Member of Parliament, Rajya Sabha
- In office 1987–1997
- Succeeded by: Abani Roy
- Constituency: West Bengal

Member of Parliament, Lok Sabha
- In office 1952–1984
- Preceded by: Constituency established
- Succeeded by: Atish Chandra Sinha
- Constituency: Baharampur, West Bengal

Personal details
- Born: 13 December 1911 Dhaka, Eastern Bengal and Assam, British India (now in Dhaka Division, Bangladesh)
- Died: 21 December 1997 (aged 86) Calcutta, West Bengal, India
- Party: Revolutionary Socialist Party
- Other political affiliations: Indian National Congress; Congress Socialist Party;
- Education: BA and MA
- Alma mater: Calcutta University

= Tridib Chaudhuri =

Indian independence activist and politician

Tridib Kumar Chaudhuri (13 December 1911 – 21 December 1997) was an Indian independence activist and politician. He was a leader and founder of the Revolutionary Socialist Party and a member of Lok Sabha from Baharampur in West Bengal.

Chaudhuri was born to a middle-class zamindari family with roots in Haripur, Pabna District. He passed his BA examination in 1933 and subsequently MA in economics from the University of Calcutta as an external candidate from jail, when he was imprisoned for sedition against the colonial rule.

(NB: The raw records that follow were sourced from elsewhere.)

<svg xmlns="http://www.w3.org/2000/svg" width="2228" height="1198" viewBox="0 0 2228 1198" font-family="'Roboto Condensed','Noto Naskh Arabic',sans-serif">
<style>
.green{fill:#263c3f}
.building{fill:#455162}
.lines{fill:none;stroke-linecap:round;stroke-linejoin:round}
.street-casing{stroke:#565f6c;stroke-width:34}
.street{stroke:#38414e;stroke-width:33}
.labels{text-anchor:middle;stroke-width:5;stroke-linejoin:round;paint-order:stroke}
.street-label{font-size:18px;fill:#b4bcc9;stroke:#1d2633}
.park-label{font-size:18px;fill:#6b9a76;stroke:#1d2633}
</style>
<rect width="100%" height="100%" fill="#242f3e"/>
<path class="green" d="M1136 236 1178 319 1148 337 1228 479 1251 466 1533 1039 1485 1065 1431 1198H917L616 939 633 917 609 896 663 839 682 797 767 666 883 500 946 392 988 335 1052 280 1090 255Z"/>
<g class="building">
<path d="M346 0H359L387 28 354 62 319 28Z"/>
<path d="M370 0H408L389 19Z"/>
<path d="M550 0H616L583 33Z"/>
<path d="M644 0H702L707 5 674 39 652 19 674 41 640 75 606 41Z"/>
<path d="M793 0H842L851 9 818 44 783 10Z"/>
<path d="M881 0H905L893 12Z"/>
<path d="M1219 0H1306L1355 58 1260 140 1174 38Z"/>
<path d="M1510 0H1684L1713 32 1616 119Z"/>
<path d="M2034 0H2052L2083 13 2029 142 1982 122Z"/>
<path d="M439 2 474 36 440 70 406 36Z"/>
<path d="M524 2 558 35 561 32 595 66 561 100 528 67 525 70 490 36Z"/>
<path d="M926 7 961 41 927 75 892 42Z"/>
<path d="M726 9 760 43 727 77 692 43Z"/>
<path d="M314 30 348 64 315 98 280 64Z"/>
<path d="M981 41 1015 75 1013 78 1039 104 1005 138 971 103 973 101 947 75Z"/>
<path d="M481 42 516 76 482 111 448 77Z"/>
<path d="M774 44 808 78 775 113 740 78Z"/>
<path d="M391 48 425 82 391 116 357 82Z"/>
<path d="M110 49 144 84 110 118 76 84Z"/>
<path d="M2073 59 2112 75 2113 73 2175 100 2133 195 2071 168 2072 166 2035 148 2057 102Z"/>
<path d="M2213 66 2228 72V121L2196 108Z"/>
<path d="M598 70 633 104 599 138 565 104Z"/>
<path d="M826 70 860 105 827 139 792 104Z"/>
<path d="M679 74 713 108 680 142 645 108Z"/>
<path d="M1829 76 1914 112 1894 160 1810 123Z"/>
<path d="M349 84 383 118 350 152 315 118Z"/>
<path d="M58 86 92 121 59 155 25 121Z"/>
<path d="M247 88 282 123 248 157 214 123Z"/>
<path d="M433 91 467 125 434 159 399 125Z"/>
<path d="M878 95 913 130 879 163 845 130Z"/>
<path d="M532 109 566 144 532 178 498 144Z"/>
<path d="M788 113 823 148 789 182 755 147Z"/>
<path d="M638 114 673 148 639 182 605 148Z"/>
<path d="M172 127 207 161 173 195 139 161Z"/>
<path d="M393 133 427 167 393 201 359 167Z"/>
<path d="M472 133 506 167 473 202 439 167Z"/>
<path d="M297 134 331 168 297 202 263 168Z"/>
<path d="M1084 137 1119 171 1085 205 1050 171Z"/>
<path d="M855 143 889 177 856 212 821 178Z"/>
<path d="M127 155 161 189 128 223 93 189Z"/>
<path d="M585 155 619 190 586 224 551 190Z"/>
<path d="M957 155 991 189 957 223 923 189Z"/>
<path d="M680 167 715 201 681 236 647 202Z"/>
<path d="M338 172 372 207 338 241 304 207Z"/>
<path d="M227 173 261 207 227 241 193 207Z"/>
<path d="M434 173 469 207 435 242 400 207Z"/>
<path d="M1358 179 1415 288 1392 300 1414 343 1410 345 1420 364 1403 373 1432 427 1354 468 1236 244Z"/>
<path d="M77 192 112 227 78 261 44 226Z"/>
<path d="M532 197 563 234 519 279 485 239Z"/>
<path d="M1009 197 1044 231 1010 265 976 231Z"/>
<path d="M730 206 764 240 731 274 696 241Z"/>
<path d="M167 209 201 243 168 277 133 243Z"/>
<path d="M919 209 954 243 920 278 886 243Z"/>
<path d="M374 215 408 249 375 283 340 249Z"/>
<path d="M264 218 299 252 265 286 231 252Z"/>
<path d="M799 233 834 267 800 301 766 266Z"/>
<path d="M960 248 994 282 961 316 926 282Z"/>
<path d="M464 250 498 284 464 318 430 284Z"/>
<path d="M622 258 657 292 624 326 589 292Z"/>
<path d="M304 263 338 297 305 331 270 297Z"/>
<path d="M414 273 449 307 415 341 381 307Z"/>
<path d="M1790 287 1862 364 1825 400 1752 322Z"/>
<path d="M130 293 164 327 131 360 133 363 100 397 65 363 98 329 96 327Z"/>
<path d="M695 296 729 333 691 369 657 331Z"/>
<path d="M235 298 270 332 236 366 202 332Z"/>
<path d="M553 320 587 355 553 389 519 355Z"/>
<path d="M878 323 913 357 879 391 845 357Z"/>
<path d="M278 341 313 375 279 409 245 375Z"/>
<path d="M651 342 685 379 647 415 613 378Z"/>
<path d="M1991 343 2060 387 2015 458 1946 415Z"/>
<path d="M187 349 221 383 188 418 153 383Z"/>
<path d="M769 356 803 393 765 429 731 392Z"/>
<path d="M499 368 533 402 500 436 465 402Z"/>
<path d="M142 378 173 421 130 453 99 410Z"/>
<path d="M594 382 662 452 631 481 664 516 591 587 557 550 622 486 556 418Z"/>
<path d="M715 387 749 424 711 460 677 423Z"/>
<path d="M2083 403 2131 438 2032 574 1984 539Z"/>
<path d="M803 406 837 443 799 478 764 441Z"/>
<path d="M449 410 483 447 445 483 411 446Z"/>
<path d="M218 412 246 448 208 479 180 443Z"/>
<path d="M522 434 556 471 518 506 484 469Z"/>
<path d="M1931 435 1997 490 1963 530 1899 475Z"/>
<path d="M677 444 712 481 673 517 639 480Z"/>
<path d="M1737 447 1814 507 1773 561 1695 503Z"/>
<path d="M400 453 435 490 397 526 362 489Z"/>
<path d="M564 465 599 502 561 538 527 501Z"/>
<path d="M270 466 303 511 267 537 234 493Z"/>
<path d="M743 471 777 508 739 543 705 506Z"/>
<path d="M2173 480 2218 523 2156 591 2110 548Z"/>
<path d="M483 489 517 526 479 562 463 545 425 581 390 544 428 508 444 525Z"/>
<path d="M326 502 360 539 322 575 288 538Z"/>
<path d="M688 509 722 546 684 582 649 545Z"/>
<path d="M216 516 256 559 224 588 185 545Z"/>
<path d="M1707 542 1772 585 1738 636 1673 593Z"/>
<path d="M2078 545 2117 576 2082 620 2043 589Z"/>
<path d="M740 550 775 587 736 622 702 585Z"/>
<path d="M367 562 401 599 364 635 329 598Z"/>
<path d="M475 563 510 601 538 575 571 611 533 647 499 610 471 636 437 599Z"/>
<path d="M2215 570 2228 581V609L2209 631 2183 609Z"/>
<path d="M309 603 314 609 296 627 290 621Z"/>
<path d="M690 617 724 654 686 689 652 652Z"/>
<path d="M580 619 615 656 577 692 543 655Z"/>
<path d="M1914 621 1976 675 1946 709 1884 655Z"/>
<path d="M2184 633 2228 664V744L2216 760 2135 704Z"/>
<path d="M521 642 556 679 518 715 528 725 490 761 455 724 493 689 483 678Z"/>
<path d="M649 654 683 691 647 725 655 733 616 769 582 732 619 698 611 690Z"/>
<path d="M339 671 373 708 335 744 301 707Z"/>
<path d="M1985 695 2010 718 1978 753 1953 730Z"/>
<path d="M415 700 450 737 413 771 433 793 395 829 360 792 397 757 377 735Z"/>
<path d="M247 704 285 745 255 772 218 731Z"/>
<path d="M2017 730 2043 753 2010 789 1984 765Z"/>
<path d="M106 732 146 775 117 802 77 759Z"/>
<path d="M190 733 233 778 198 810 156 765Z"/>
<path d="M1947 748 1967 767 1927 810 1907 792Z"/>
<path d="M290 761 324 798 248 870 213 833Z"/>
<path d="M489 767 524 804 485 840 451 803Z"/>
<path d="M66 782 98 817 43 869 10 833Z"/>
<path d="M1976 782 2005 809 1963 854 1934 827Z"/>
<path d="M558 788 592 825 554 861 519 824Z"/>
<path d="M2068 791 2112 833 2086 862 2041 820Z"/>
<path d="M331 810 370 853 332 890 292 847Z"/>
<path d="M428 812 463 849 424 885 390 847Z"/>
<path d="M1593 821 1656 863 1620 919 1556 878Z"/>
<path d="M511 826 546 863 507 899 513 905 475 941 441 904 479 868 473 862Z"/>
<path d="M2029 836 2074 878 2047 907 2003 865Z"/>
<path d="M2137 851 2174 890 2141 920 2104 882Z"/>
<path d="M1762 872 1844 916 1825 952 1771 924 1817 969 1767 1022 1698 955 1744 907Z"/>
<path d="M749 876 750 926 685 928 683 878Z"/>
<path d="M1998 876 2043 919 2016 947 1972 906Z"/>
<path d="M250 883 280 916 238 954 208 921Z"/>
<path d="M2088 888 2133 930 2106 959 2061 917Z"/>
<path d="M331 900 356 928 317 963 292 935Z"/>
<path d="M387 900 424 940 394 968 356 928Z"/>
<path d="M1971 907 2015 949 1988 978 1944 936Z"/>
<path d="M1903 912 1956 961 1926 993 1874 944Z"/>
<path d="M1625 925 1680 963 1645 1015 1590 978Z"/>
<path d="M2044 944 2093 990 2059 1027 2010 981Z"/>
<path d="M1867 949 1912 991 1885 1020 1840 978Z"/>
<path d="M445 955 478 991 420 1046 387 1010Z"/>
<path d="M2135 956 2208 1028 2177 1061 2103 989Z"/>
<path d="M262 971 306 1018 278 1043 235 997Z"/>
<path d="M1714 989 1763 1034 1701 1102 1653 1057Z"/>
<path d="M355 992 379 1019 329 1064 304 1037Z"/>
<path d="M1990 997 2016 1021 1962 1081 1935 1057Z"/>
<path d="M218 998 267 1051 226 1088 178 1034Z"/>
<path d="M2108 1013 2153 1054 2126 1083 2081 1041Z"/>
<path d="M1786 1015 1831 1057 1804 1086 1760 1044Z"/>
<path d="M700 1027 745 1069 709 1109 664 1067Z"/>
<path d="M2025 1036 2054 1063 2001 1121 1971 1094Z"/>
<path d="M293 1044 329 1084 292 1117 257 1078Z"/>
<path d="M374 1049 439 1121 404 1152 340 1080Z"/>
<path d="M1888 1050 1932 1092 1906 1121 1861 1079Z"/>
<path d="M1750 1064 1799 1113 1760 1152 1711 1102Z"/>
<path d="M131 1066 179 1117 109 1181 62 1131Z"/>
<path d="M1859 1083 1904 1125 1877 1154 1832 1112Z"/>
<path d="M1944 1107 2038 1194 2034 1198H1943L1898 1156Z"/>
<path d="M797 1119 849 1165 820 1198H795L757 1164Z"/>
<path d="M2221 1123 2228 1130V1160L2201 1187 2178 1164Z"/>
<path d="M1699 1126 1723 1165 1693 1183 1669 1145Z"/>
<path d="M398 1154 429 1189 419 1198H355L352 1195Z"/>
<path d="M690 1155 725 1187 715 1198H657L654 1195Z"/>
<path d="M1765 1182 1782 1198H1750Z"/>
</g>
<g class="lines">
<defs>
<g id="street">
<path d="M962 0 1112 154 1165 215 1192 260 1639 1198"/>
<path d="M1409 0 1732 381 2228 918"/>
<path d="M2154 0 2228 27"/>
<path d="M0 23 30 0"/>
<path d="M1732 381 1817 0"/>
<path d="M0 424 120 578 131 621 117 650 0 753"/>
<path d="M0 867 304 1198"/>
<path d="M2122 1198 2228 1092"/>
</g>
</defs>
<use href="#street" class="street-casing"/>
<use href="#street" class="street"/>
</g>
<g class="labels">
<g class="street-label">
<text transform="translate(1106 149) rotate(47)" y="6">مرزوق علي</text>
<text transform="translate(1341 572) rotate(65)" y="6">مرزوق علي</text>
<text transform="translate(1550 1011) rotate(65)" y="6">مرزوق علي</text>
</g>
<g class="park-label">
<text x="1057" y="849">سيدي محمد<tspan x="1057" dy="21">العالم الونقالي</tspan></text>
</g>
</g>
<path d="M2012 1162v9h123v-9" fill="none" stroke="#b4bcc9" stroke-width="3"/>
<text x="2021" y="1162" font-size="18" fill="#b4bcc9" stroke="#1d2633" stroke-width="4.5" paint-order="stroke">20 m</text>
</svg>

He was the joint opposition candidate for the 1974 Indian presidential election and became the first Bengali to participate in the presidential election in India. He was a member of Lok Sabha from 1952 to 1984 and Rajya Sabha from 1987 until his death in 1997. He had participated in Goa Liberation Movement. He was one of the founders of the Revolutionary Socialist Party.

==Lok Sabha experience==

Tridib Chaudhuri was present in seven Lok Sabhas, from 1952 until 1984.

• 1st Lok Sabha

• 2nd Lok Sabha

• 3rd Lok Sabha

• 4th Lok Sabha

• 5th Lok Sabha

• 6th Lok Sabha

• 7th Lok Sabha

==1974 Indian Presidential Election==

On 17 August 1974, the Election Commission of India held indirect 6th presidential elections of India. Tridib Chaudhuri lost to Fakhruddin Ali Ahmed by a margin of 189,196 votes.

==Books==

• The Swing Back: A Critical Survey of the Devious Zig-zags of CPI, Political Line (1947–50).